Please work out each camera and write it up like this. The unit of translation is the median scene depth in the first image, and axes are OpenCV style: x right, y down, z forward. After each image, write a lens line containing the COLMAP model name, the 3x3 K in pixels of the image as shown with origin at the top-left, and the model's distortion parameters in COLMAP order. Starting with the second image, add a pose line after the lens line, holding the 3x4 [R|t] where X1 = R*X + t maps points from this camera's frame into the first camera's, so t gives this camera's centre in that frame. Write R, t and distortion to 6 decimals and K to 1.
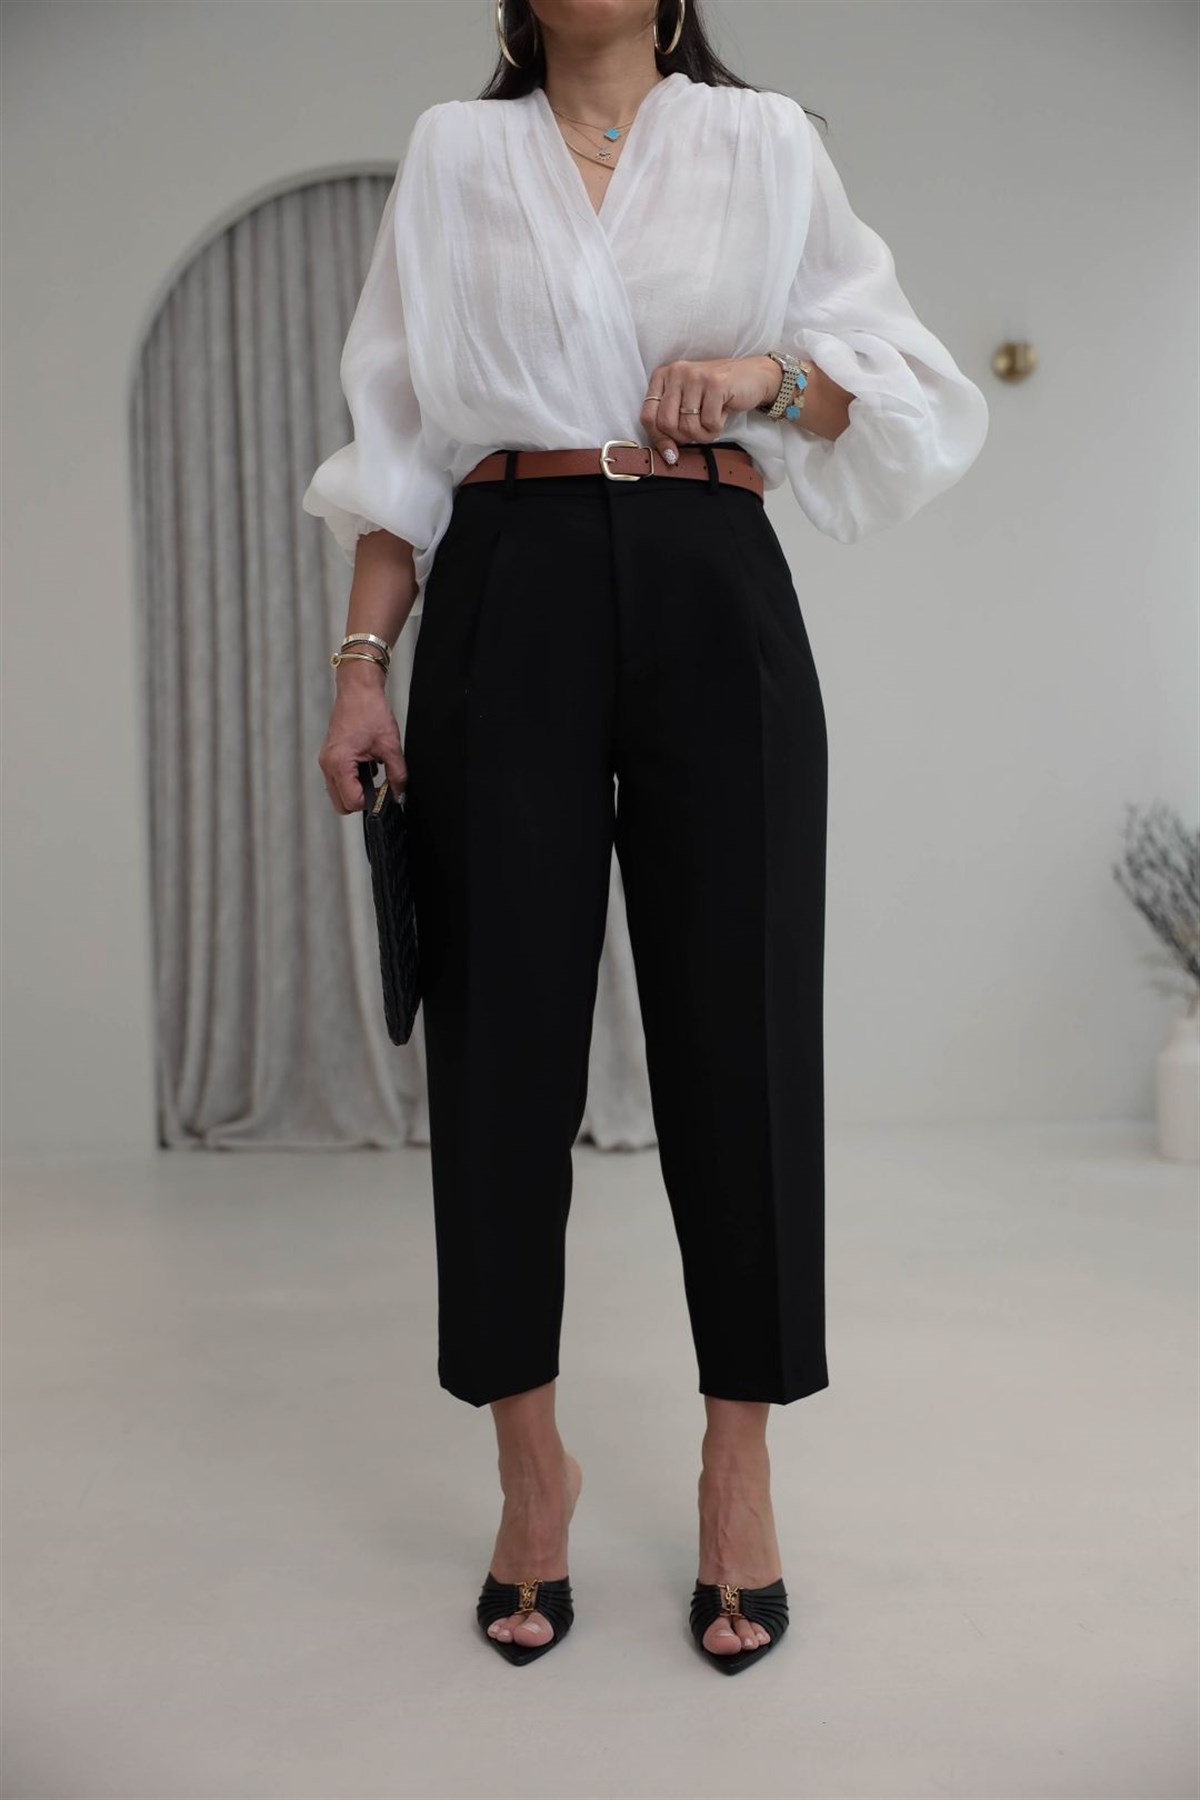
lens RADIAL K [[1932.9, 0, 555.0], [0, 1932.9, 892.4], [0, 0, 1]] dist [0.004421, 0.002867]
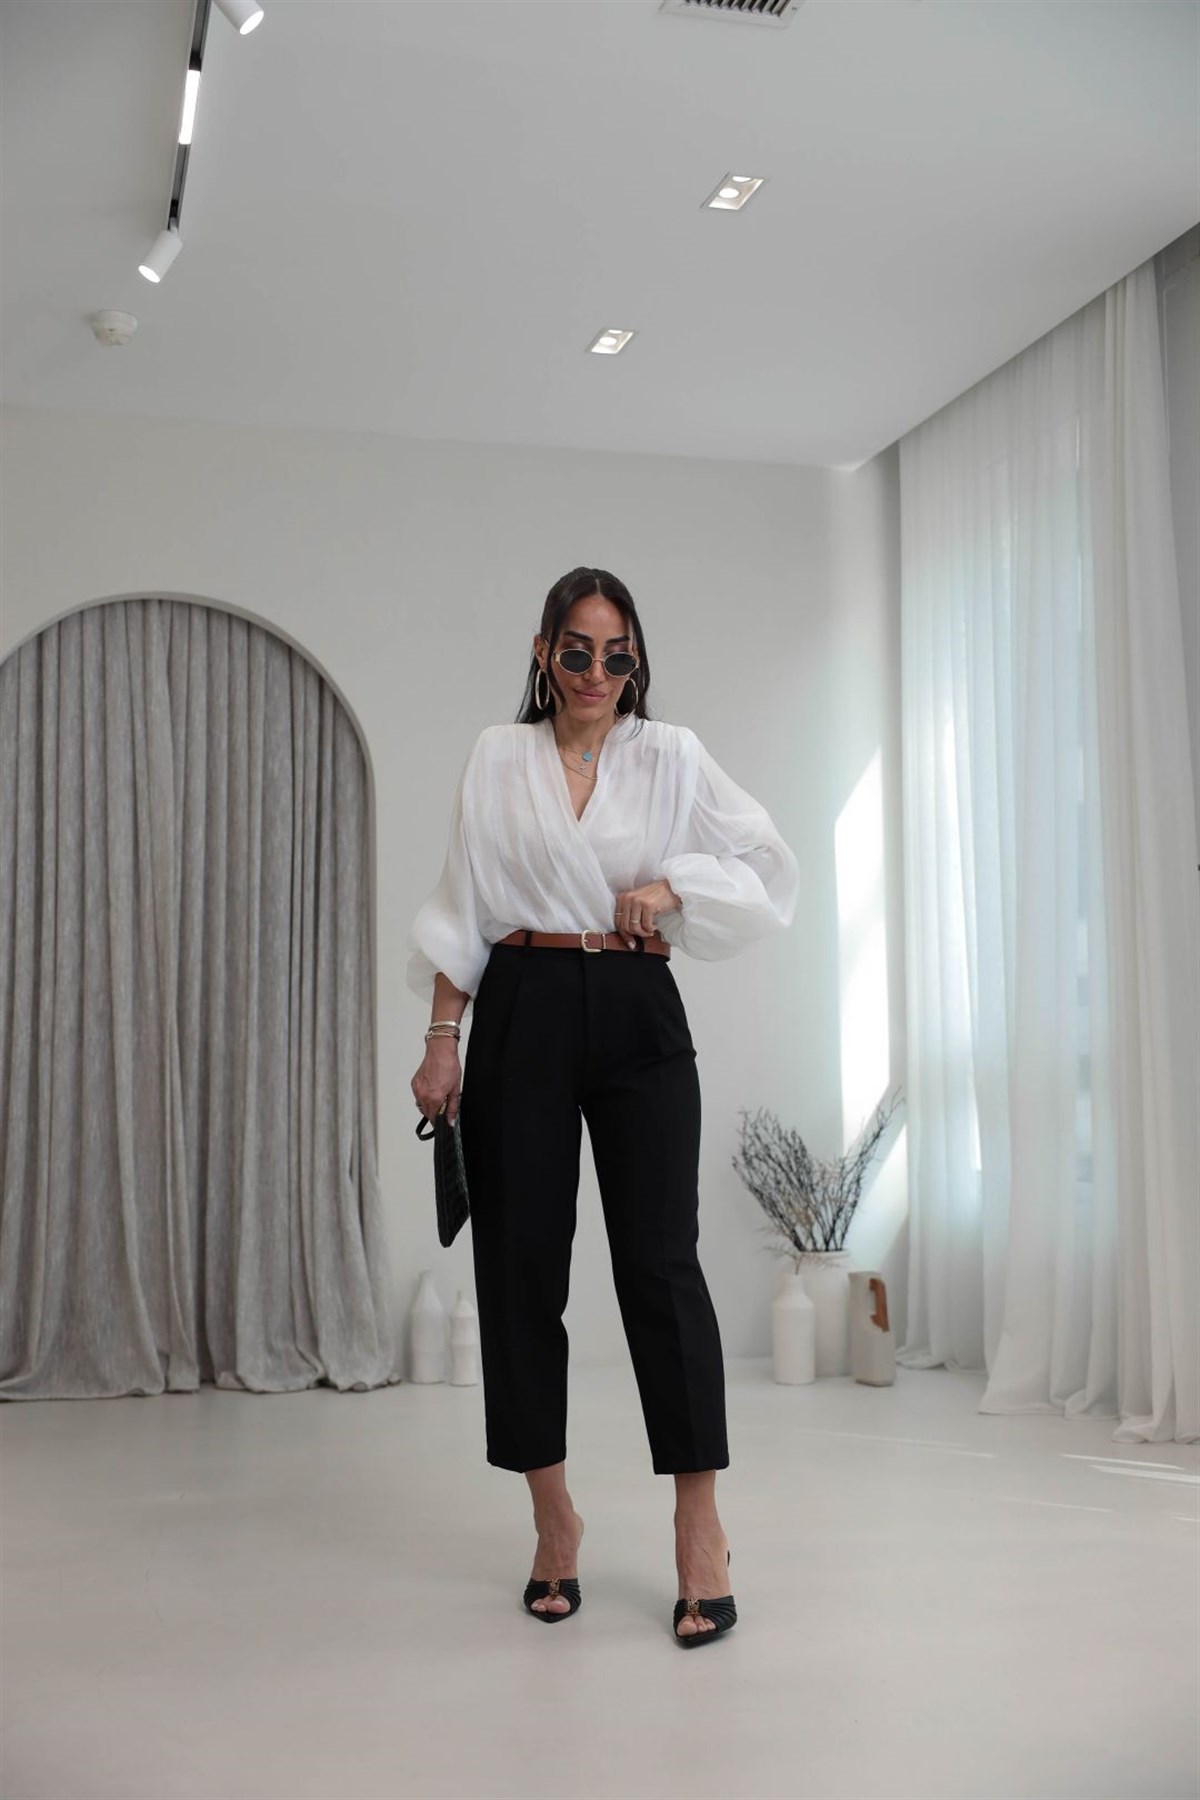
lens RADIAL K [[1932.9, 0, 555.0], [0, 1932.9, 892.4], [0, 0, 1]] dist [0.004421, 0.002867]
pose [[0.970195, 0.036737, 0.239525, -0.139005], [-0.001856, 0.989539, -0.144252, -0.002248], [-0.242319, 0.139508, 0.960114, -0.235959]]
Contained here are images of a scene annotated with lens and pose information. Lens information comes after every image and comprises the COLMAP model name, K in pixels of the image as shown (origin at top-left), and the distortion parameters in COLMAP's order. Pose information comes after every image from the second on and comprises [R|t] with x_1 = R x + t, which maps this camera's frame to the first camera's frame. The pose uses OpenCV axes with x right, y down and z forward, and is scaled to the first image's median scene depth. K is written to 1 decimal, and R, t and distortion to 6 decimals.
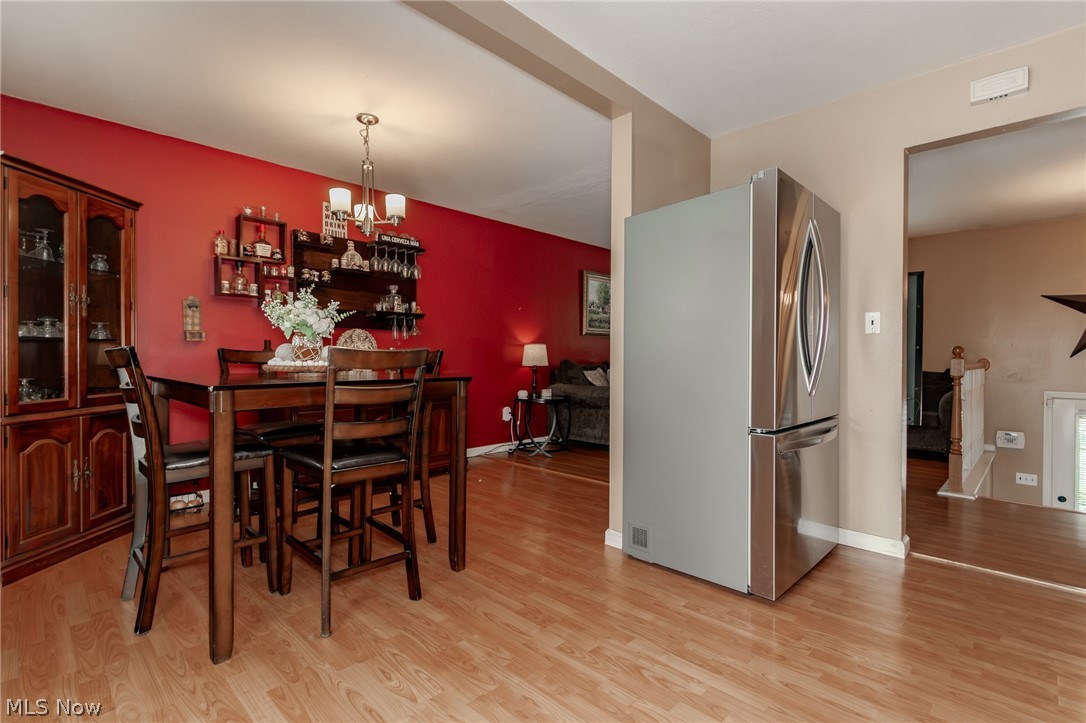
lens RADIAL K [[506.8, 0, 543.4], [0, 506.8, 359.3], [0, 0, 1]] dist [0.005223, -0.006314]
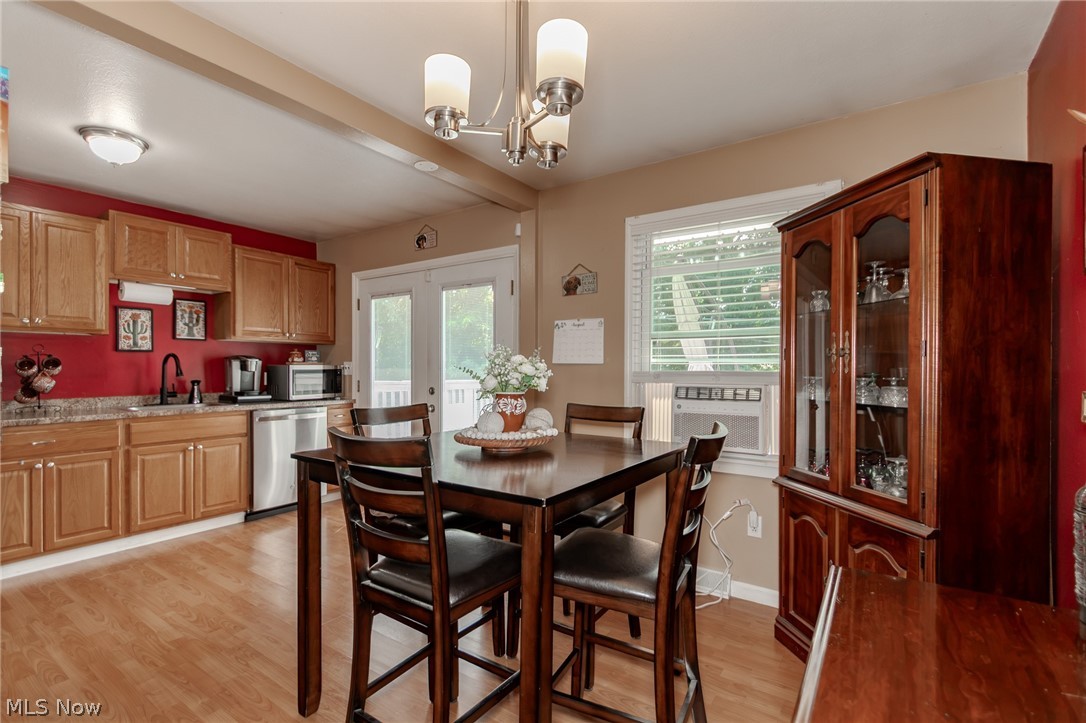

·····

Please copy out the lines from the start of the records through the line that contains "0.139508, 0.960114, -0.235959]]", keeping both ends and changing nothing. Leave the pictures out of your answer.

• **Result of the task**:
Please work out each camera and write it up like this. The unit of translation is the median scene depth in the first image, and axes are OpenCV style: x right, y down, z forward. After each image, write a lens line containing the COLMAP model name, the 3x3 K in pixels of the image as shown with origin at the top-left, and the model's distortion parameters in COLMAP order. Starting with the second image, add a pose line after the lens line, holding the 3x4 [R|t] where X1 = R*X + t maps points from this camera's frame into the first camera's, so t gives this camera's centre in that frame. Write R, t and distortion to 6 decimals and K to 1.
lens RADIAL K [[1932.9, 0, 555.0], [0, 1932.9, 892.4], [0, 0, 1]] dist [0.004421, 0.002867]
lens RADIAL K [[1932.9, 0, 555.0], [0, 1932.9, 892.4], [0, 0, 1]] dist [0.004421, 0.002867]
pose [[0.970195, 0.036737, 0.239525, -0.139005], [-0.001856, 0.989539, -0.144252, -0.002248], [-0.242319, 0.139508, 0.960114, -0.235959]]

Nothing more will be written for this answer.